Film FestivalsMovie ReviewsTIFF 2019: The Lighthouse Review

dannythemoviemanSeptember 4, 201961/100
Willem Dafoe, Robert Pattinson, Valeriia Karaman
Max Eggers, Robert Eggers
Robert Eggers
R (United States)
Running Time
110 minutes
Release Date
October 18th, 2019
Overall Score
Rating Summary
The Lighthouse is another case of festival hype but is by no means a bad film. It is clearly an achievement on a technical and performance level but it's story offers nothing new and downplays how captivating it could be.

This will be one of many reviews during this year’s Toronto International Film Festival, to keep up with our latest coverage, click here.

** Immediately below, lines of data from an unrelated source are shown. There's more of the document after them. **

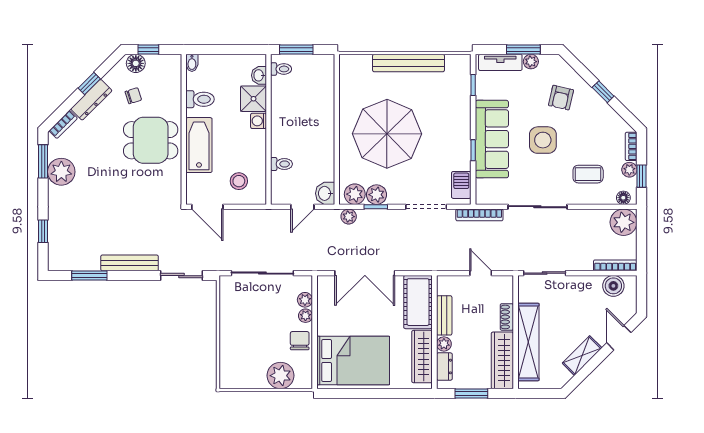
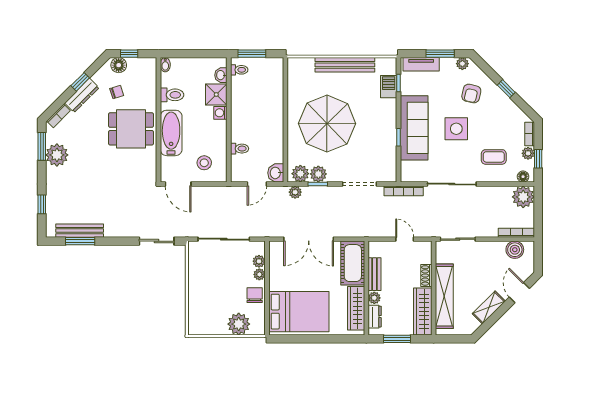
plant: (531, 62) -> (462, 64), moved
barbecue: (461, 185) -> (389, 87), moved
bench: (130, 263) -> (80, 231), moved

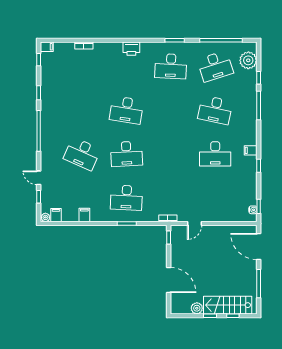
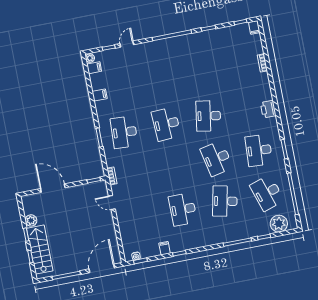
filing cabinet: (251, 150) -> (165, 248), moved
desk: (82, 154) -> (217, 158), moved, turned -36
door: (169, 280) -> (53, 188), swing flipped

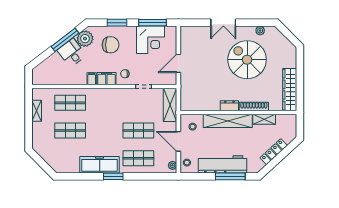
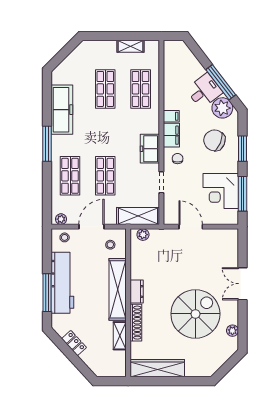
chair: (111, 45) -> (214, 140), turned 112
freezer: (117, 95) -> (150, 149), added
plant: (185, 101) -> (143, 235), added
locker: (274, 152) -> (74, 343), width x0.66
freezer: (100, 165) -> (62, 110), moved
window: (113, 176) -> (47, 144), width x1.44

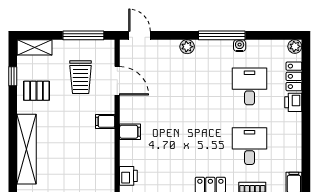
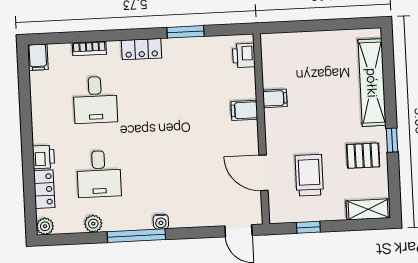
window: (83, 35) -> (308, 227), width x0.46
water cooler: (240, 46) -> (161, 222), moved
plant: (187, 47) -> (93, 224), moved
window: (13, 76) -> (392, 140), moved
filing cabinet: (105, 121) -> (275, 98), moved

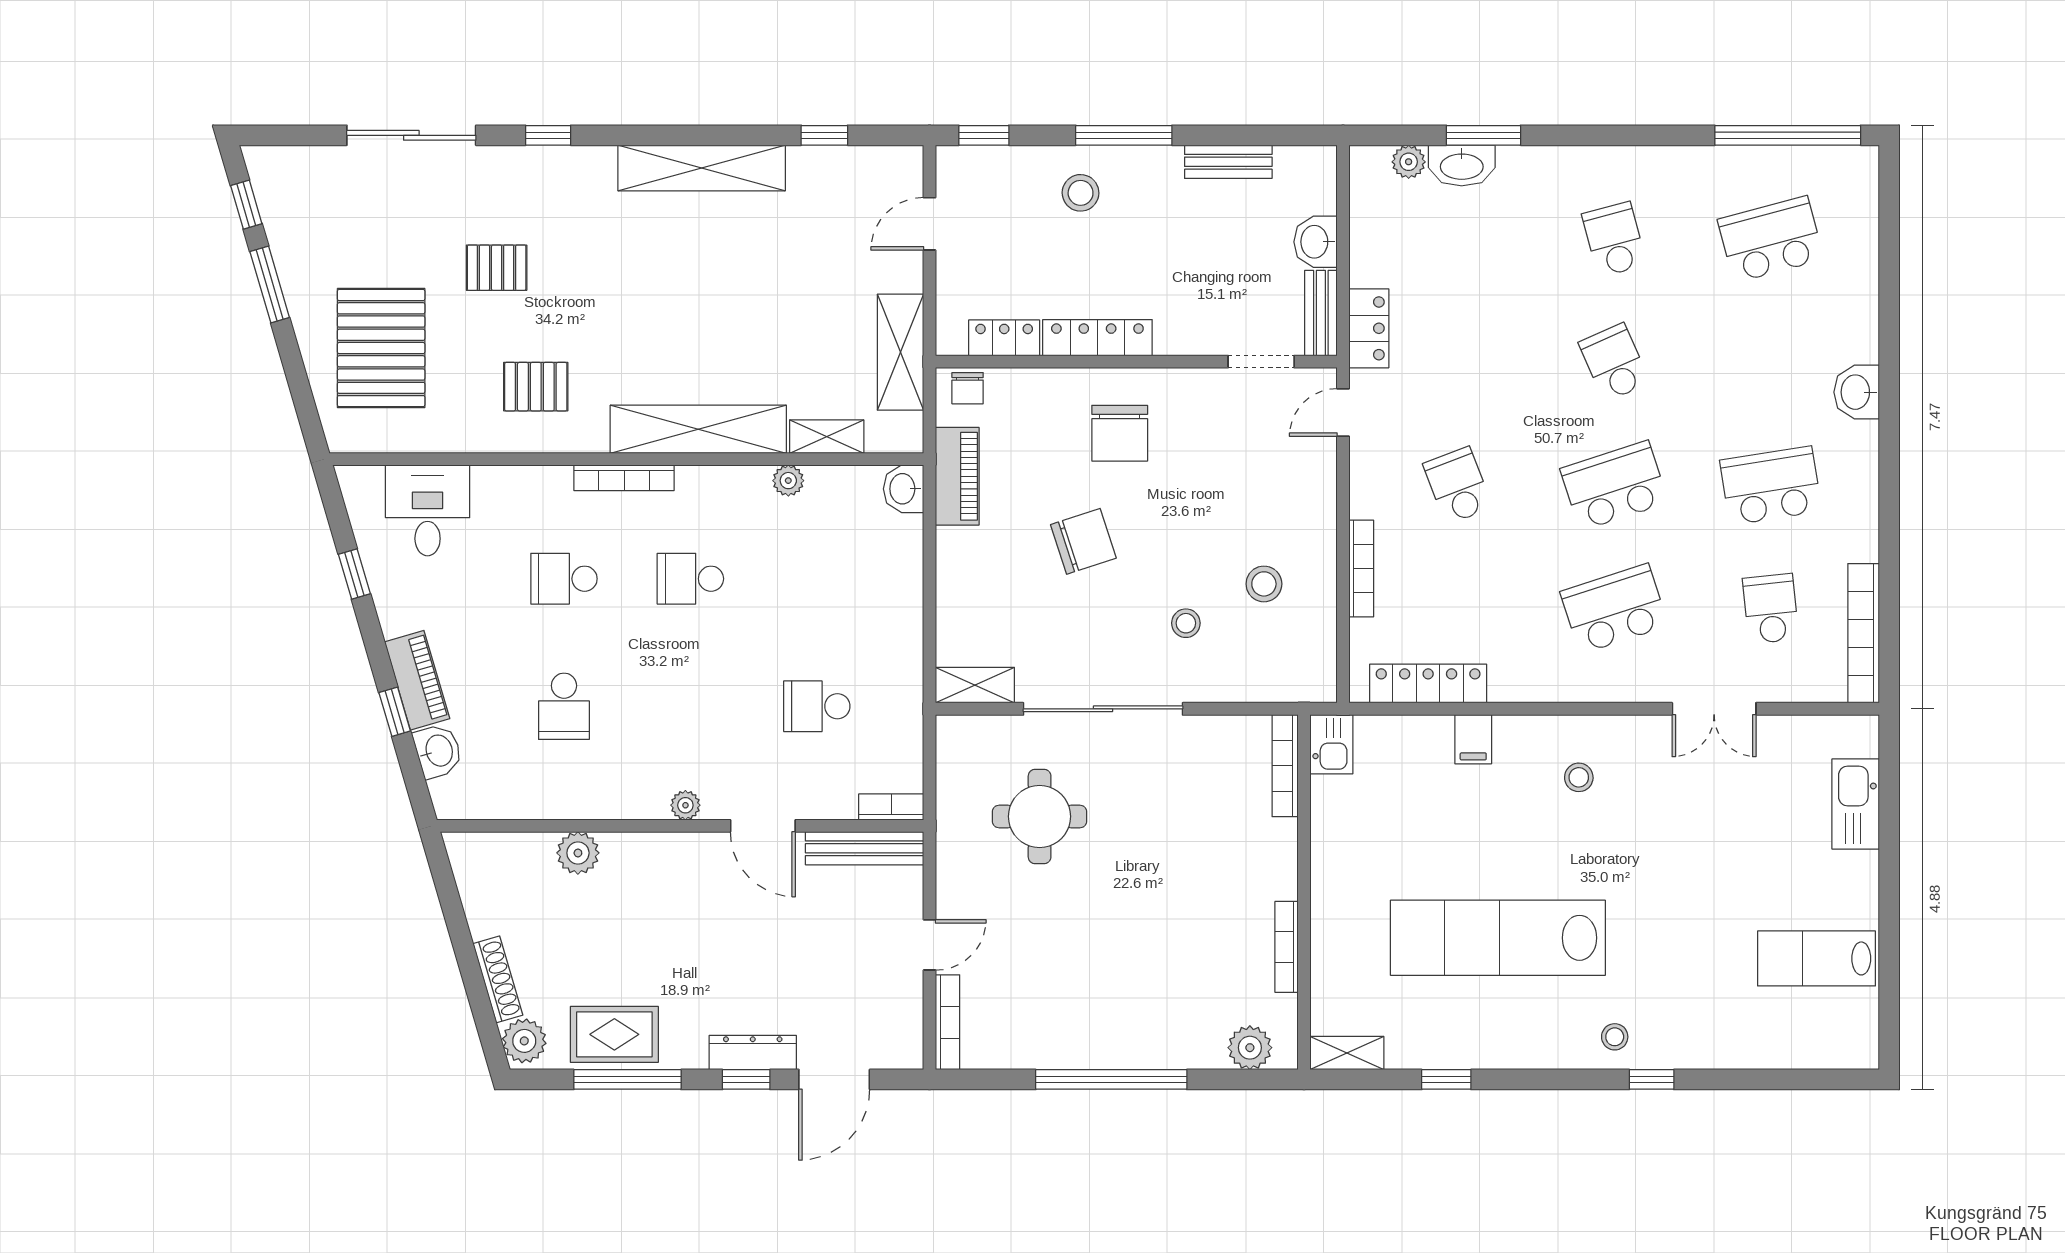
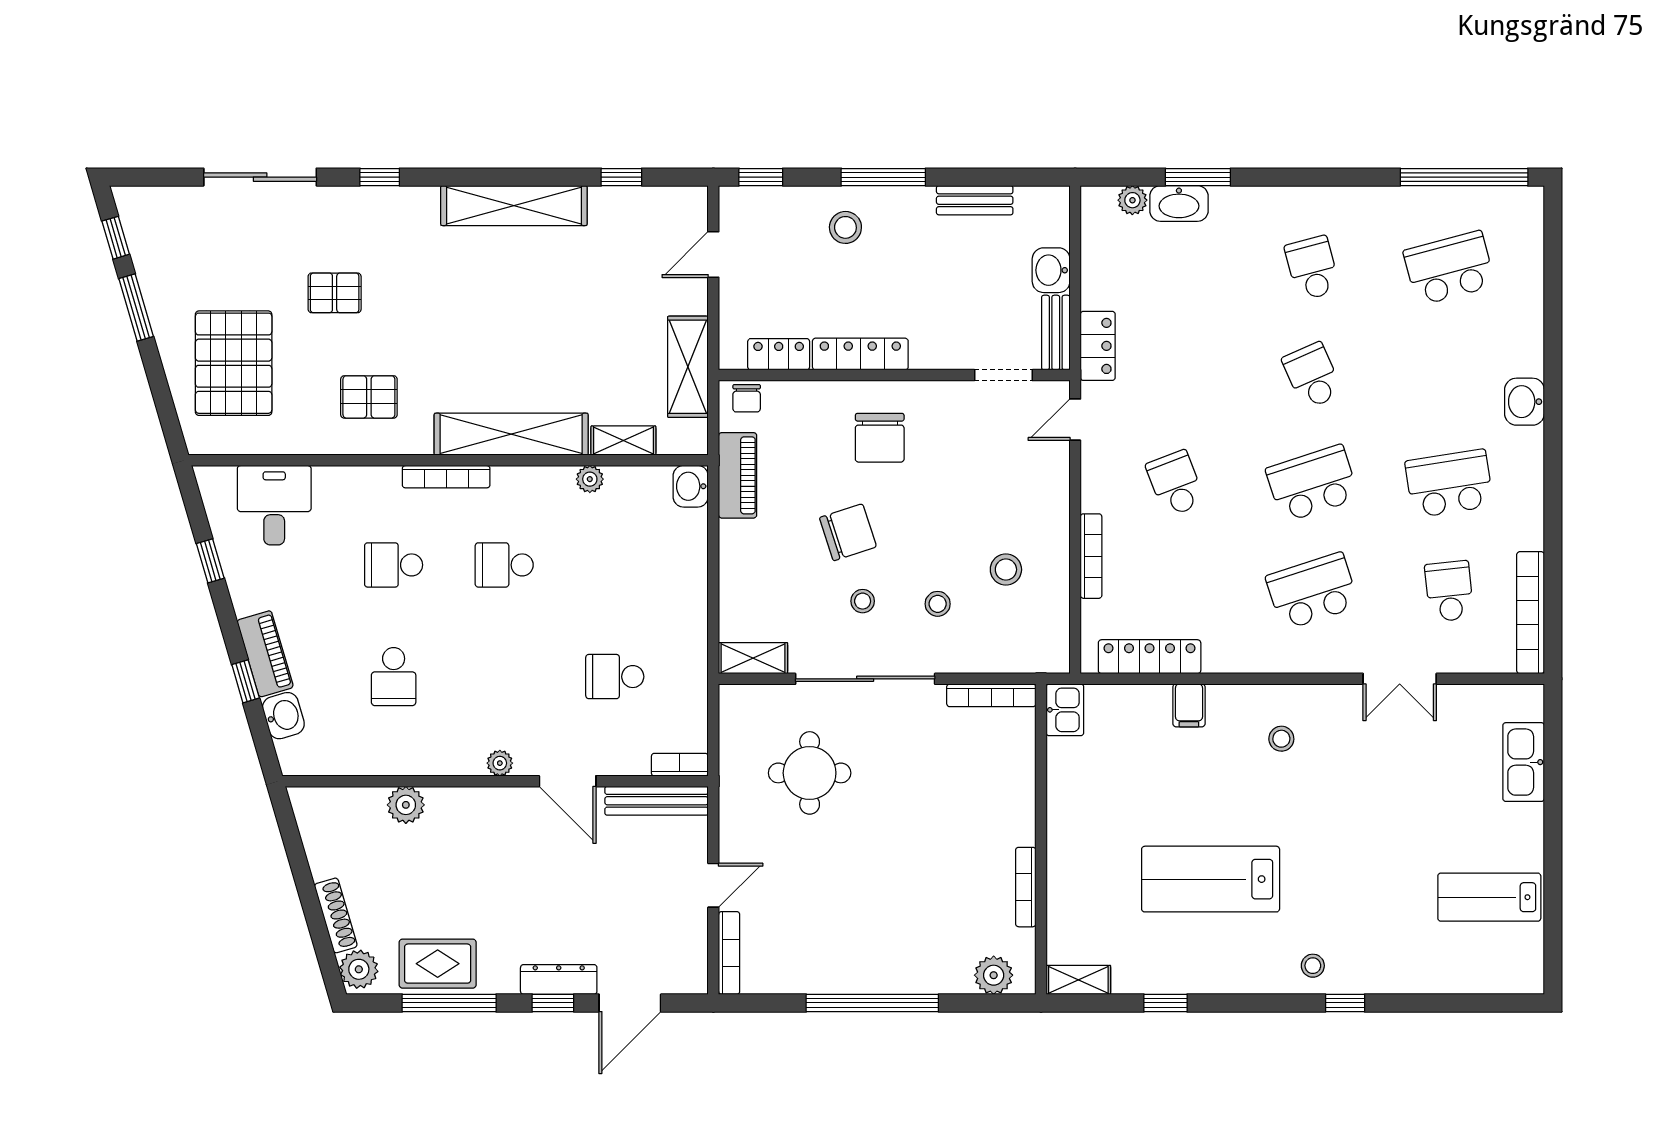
stool: (1100, 620) -> (863, 601), added
bookcase: (1285, 766) -> (991, 695), moved, turned -90
lab bench: (1498, 938) -> (1211, 879), width x0.73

And TIFF commences for this writer!

Out of the Directors Fortnight sub-section of this years Cannes Film Festival, all everyone was talking about was The Lighthouse. There was not a single review of this film out of that fest that avoided the word ‘masterpiece’ – and that has set unrealistically high expectations for the outcome of this film. Why unrealistic, you may ask? Because the film was just fine….

There’s a lot to admire about The Lighthouse, and admire is the name of the game. The way it’s shot and edited is so fittingly admirable. It is quite easy to tell that Eggers knows his stuff when it comes to classic horror cinema, and this feels straight out of the 1930’s. If you showed this film to someone who didn’t know about Eggers, Dafoe or Pattinson, it’s quite likely that they’d assume this was a film from early in the 20th century. Speaking of the two leads, what they bring to the table is something to behold. They aren’t actors, and the disconnect of watching a film is completely obstructed by their truly engrossing performances.

The main issue with The Lighthouse was how surprisingly ordinary this is. As mentioned, Eggers is clearly a big fan of this genre, and wears his influences proudly on his sleeve here. However, nothing about this feels extraordinarily creative or new. There’s not that much that’s refreshing about this story, which severely downplays how captivating it could be. It’s just like Eggers is replicating all of his favorite films, and there’s not much to marvel at about that. In addition, it doesn’t help with the challenging nature and excruciatingly slow pace of the film.

The Lighthouse is by no means bad, but it’s certainly challenging enough to divide audience. It’s a clear-cut case of festival hype, and not everyone will love it like the Cannes attendees but nevertheless, it’s quite an achievement in it’s production and talent in front of the camera.